Dataset items
╔══

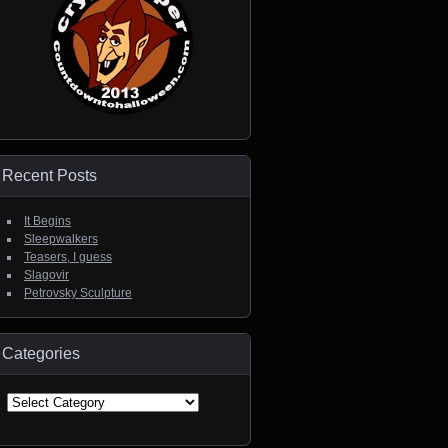
Recent Posts
It Begins
Sleepwalkers
Teasers, I guess
Slagovir
Petrovsky Sculpture
Categories
Categories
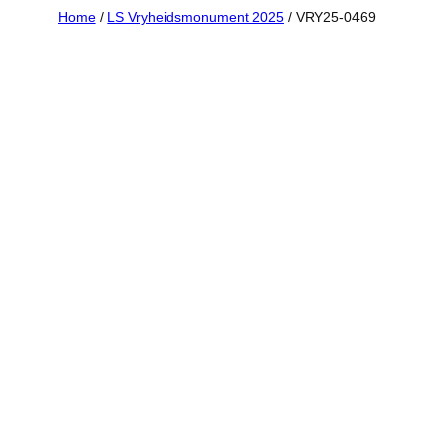
Skip
Home
/
LS Vryheidsmonument 2025
/ VRY25-0469
to
content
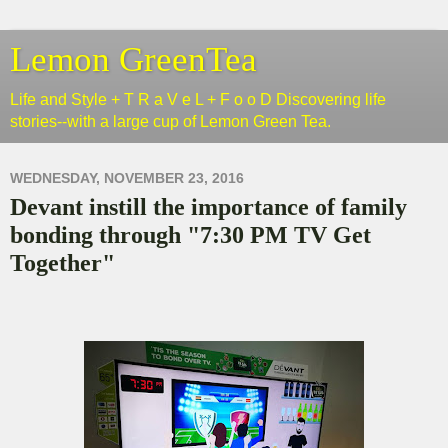
Lemon GreenTea
Life and Style + T R a V e L + F o o D Discovering life
stories--with a large cup of Lemon Green Tea.
WEDNESDAY, NOVEMBER 23, 2016
Devant instill the importance of family
bonding through "7:30 PM TV Get
Together"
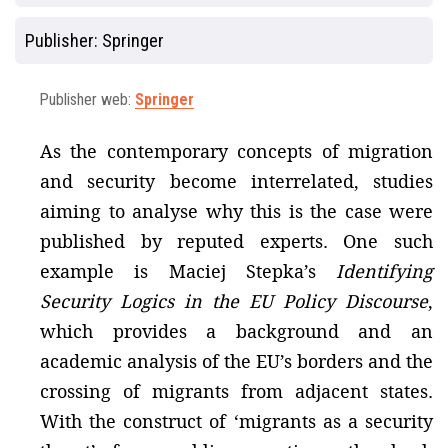
Publisher:
Springer
Publisher web:
Springer
As the contemporary concepts of migration
and security become interrelated, studies
aiming to analyse why this is the case were
published by reputed experts. One such
example is Maciej Stepka’s
Identifying
Security Logics in the EU Policy Discourse
,
which provides a background and an
academic analysis of the EU’s borders and the
crossing of migrants from adjacent states.
With the construct of ‘migrants as a security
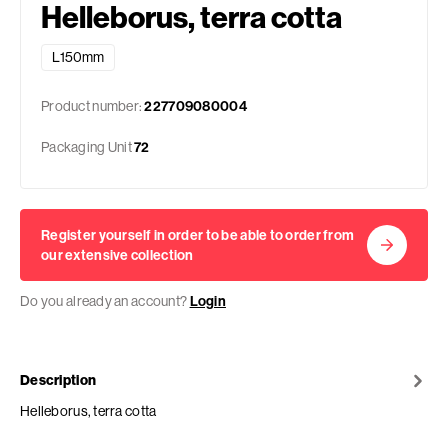
Helleborus, terra cotta
L150mm
Product number:
227709080004
Packaging Unit
72
Register yourself in order to be able to order from
our extensive collection
Do you already an account?
Login
Description
Helleborus, terra cotta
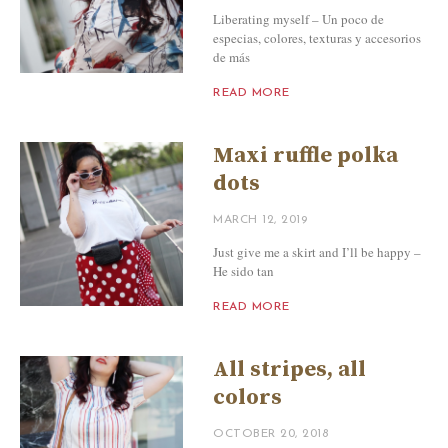
Liberating myself – Un poco de
especias, colores, texturas y accesorios
de más
READ MORE
Maxi ruffle polka
dots
MARCH 12, 2019
Just give me a skirt and I’ll be happy –
He sido tan
READ MORE
All stripes, all
colors
OCTOBER 20, 2018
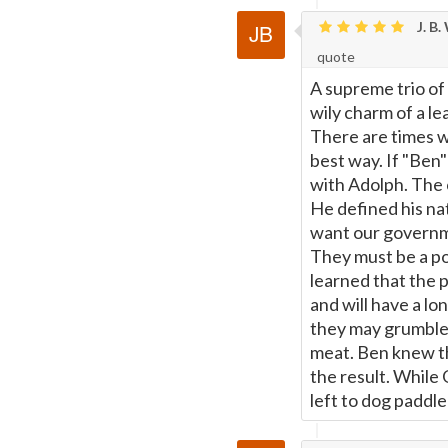
J. B.
Page
quote
A supreme trio of 
wily charm of a le
There are times w
best way. If "Ben
with Adolph. The c
He defined his nat
want our governm
They must be a po
learned that the p
and will have a lo
they may grumble, 
meat. Ben knew th
the result. While
left to dog paddle 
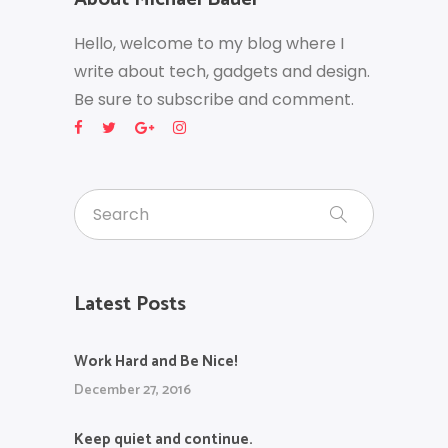
Hello, welcome to my blog where I
write about tech, gadgets and design.
Be sure to subscribe and comment.
Latest Posts
Work Hard and Be Nice!
December 27, 2016
Keep quiet and continue.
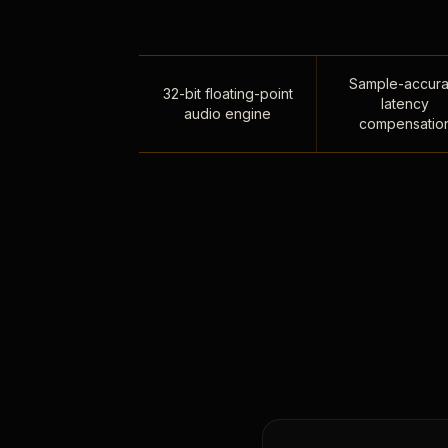
Sample-accura
32-bit floating-point
latency
audio engine
compensatio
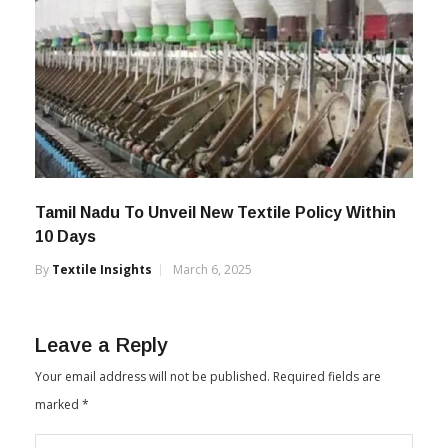
Tamil Nadu To Unveil New Textile Policy Within
10 Days
By
Textile Insights
March 6, 2025
Leave a Reply
Your email address will not be published.
Required fields are
marked
*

╚══

- _ACTION ITEM_:
Find the lines above that contain the word "migrants" and collect them.

- _ANSWER SECTION_:
crossing of migrants from adjacent states.
With the construct of ‘migrants as a security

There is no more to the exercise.